Content starts

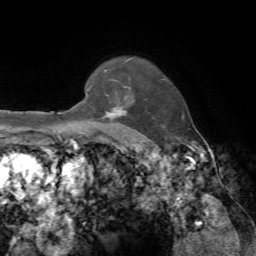
Breast MRI, one axial slice. Slice 58 of 72 in the series (ordered by position). Cropped to one breast. Dynamic contrast-enhanced series, time point 2 of 7 at this slice position (early post-contrast). 1.5 T. TE 4.2 ms, TR 8.7 ms. 2.2 mm slice thickness. 256 × 256 image matrix. Female patient.
Annotated regions visible in this slice (semi-automatic segmentation, software-assisted and operator-edited):
- enhancing-tissue mask used for the functional tumour volume (all voxels passing the contrast-enhancement thresholds inside the analysis volume; usually the tumour): bounding box (x1, y1, x2, y2) in pixels: (82, 106, 126, 140)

Content ends

→ Work required
Among the lines above, find the ones containing "slice" and copy them.

→ Written answer
Breast MRI, one axial slice. Slice 58 of 72 in the series (ordered by position). Cropped to one breast. Dynamic contrast-enhanced series, time point 2 of 7 at this slice position (early post-contrast). 1.5 T. TE 4.2 ms, TR 8.7 ms. 2.2 mm slice thickness. 256 × 256 image matrix. Female patient.
Annotated regions visible in this slice (semi-automatic segmentation, software-assisted and operator-edited):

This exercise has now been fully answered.